THE TASK:
Reproduce every one of the following lines word for word, keeping their order.

Stored items:
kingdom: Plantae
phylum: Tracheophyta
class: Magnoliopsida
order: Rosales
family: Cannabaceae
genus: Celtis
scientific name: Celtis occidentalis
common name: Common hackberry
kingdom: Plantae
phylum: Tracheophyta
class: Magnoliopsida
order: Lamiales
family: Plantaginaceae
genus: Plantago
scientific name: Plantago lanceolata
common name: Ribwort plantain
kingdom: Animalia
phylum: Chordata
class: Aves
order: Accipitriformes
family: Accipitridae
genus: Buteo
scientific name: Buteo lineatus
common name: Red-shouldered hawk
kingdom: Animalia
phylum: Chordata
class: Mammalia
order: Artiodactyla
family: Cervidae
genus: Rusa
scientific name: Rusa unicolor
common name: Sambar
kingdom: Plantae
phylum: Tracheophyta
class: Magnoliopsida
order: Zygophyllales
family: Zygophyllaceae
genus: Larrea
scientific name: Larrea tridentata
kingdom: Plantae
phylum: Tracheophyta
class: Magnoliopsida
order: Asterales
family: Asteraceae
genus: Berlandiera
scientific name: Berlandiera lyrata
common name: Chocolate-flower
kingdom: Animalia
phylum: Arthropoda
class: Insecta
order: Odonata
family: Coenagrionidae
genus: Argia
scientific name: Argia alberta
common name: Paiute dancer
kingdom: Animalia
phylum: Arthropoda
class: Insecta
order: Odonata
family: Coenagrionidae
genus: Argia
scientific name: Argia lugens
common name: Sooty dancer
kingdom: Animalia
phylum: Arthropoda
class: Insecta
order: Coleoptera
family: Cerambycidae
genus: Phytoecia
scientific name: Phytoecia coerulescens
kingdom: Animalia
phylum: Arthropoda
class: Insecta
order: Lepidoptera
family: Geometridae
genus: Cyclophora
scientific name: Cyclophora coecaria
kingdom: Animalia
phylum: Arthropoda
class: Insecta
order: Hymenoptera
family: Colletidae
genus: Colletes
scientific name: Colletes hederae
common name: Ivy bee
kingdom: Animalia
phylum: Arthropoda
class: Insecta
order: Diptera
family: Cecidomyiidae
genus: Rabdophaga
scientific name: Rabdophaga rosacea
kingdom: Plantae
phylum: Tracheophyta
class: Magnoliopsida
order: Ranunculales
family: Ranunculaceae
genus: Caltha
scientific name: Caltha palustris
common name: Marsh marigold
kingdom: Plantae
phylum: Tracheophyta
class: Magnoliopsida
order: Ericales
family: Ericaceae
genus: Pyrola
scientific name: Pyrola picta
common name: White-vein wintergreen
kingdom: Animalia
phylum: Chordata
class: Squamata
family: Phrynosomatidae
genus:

WRITTEN SOLUTION:
kingdom: Plantae
phylum: Tracheophyta
class: Magnoliopsida
order: Rosales
family: Cannabaceae
genus: Celtis
scientific name: Celtis occidentalis
common name: Common hackberry
kingdom: Plantae
phylum: Tracheophyta
class: Magnoliopsida
order: Lamiales
family: Plantaginaceae
genus: Plantago
scientific name: Plantago lanceolata
common name: Ribwort plantain
kingdom: Animalia
phylum: Chordata
class: Aves
order: Accipitriformes
family: Accipitridae
genus: Buteo
scientific name: Buteo lineatus
common name: Red-shouldered hawk
kingdom: Animalia
phylum: Chordata
class: Mammalia
order: Artiodactyla
family: Cervidae
genus: Rusa
scientific name: Rusa unicolor
common name: Sambar
kingdom: Plantae
phylum: Tracheophyta
class: Magnoliopsida
order: Zygophyllales
family: Zygophyllaceae
genus: Larrea
scientific name: Larrea tridentata
kingdom: Plantae
phylum: Tracheophyta
class: Magnoliopsida
order: Asterales
family: Asteraceae
genus: Berlandiera
scientific name: Berlandiera lyrata
common name: Chocolate-flower
kingdom: Animalia
phylum: Arthropoda
class: Insecta
order: Odonata
family: Coenagrionidae
genus: Argia
scientific name: Argia alberta
common name: Paiute dancer
kingdom: Animalia
phylum: Arthropoda
class: Insecta
order: Odonata
family: Coenagrionidae
genus: Argia
scientific name: Argia lugens
common name: Sooty dancer
kingdom: Animalia
phylum: Arthropoda
class: Insecta
order: Coleoptera
family: Cerambycidae
genus: Phytoecia
scientific name: Phytoecia coerulescens
kingdom: Animalia
phylum: Arthropoda
class: Insecta
order: Lepidoptera
family: Geometridae
genus: Cyclophora
scientific name: Cyclophora coecaria
kingdom: Animalia
phylum: Arthropoda
class: Insecta
order: Hymenoptera
family: Colletidae
genus: Colletes
scientific name: Colletes hederae
common name: Ivy bee
kingdom: Animalia
phylum: Arthropoda
class: Insecta
order: Diptera
family: Cecidomyiidae
genus: Rabdophaga
scientific name: Rabdophaga rosacea
kingdom: Plantae
phylum: Tracheophyta
class: Magnoliopsida
order: Ranunculales
family: Ranunculaceae
genus: Caltha
scientific name: Caltha palustris
common name: Marsh marigold
kingdom: Plantae
phylum: Tracheophyta
class: Magnoliopsida
order: Ericales
family: Ericaceae
genus: Pyrola
scientific name: Pyrola picta
common name: White-vein wintergreen
kingdom: Animalia
phylum: Chordata
class: Squamata
family: Phrynosomatidae
genus:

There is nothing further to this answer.